Cette somme de trois mille dollars, qui avait été volée à Baptiste Dubien… Trois mille dollars en billets de banque américains… N’était-ce pas une étrange coïncidence ?… Chez lui, Arcade avait, lui aussi, caché dans une petite cassette, trois mille dollars, en billets de banque américains… Heureusement qu’il y avait la lettre de Mme Richepin, expliquant la provenance de tout cet argent… La lettre de Mme Richepin ?… Où était-elle ?… Hier soir il avait voulu la relire, mais il ne l’avait pas trouvé… Ah ! S’il pouvait donc retourner chez lui, chercher la lettre de sa marraine, et la déposer, ainsi que les trois mille dollars, dans le coffre-fort de Jacques Lemil !…

Trois mille dollars avaient été volés à Baptiste Dubien, trois mille dollars !… La somme exacte qu’il avait reçue, lui, Arcade, de la Nouvelle Orléans… Oui, c’était une étrange coïncidence !… Ô ciel ! Si on allait le soupçonner ?… Impossible ! Voleur ! Assassin ! Lui, Arcade Carlin !… Pourquoi cette pensée lui était-elle venue seulement ?…

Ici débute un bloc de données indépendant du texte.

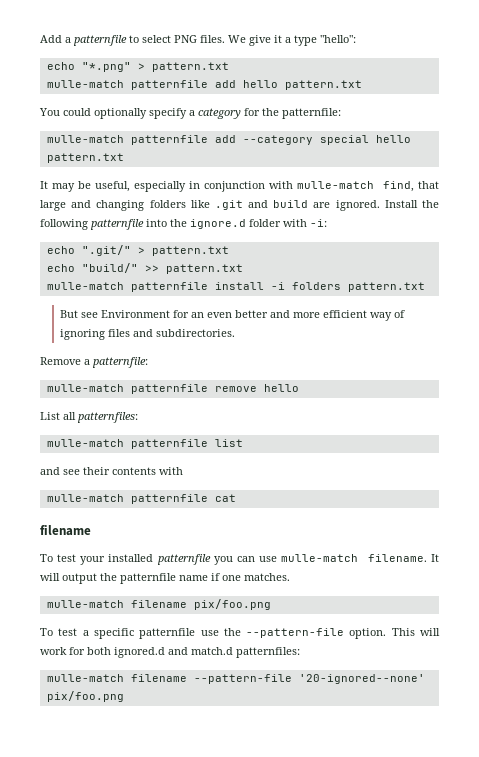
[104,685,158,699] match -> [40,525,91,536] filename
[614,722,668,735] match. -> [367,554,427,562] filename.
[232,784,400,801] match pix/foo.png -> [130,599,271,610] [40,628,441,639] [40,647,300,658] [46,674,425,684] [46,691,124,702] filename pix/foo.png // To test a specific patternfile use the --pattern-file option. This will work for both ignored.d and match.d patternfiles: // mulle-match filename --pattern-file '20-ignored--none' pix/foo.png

Mais, comme il se sentait effrayé, tout à coup ! Et pourquoi tout était-il devenu si noir, dans le magasin ? On se serait cru du milieu de la nuit…

Arcade frotta ses yeux du revers de ses mains… mais l’obscurité persistait ; que dis-je ? elle devenait à chaque instant plus grande, semblait-il…

Soudain, ses doigts, qu’il avait, instinctivement, cramponné au comptoir, s’ouvrirent et il sentit qu’il tombait…

— Trois mille dollars ! s’exclama-t-il, en tombant. Ils sont à moi !… À moi… et à Magdalena !

Ces paroles furent les dernières que prononça Arcade, avant de perdre connaissance tout à fait.